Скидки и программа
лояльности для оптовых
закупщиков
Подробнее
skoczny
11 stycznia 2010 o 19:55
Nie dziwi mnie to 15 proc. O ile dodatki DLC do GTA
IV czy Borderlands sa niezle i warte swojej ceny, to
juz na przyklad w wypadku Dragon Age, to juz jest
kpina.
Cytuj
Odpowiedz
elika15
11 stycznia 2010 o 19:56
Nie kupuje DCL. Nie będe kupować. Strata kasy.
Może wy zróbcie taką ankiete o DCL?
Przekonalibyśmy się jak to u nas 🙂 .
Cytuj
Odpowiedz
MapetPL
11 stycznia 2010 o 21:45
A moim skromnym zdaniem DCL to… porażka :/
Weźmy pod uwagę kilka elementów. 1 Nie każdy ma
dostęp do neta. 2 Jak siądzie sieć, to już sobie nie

» Task statement
Reproduce the records above word for word, line for line.

» Exercise result
Скидки и программа
лояльности для оптовых
закупщиков
Подробнее
skoczny
11 stycznia 2010 o 19:55
Nie dziwi mnie to 15 proc. O ile dodatki DLC do GTA
IV czy Borderlands sa niezle i warte swojej ceny, to
juz na przyklad w wypadku Dragon Age, to juz jest
kpina.
Cytuj
Odpowiedz
elika15
11 stycznia 2010 o 19:56
Nie kupuje DCL. Nie będe kupować. Strata kasy.
Może wy zróbcie taką ankiete o DCL?
Przekonalibyśmy się jak to u nas 🙂 .
Cytuj
Odpowiedz
MapetPL
11 stycznia 2010 o 21:45
A moim skromnym zdaniem DCL to… porażka :/
Weźmy pod uwagę kilka elementów. 1 Nie każdy ma
dostęp do neta. 2 Jak siądzie sieć, to już sobie nie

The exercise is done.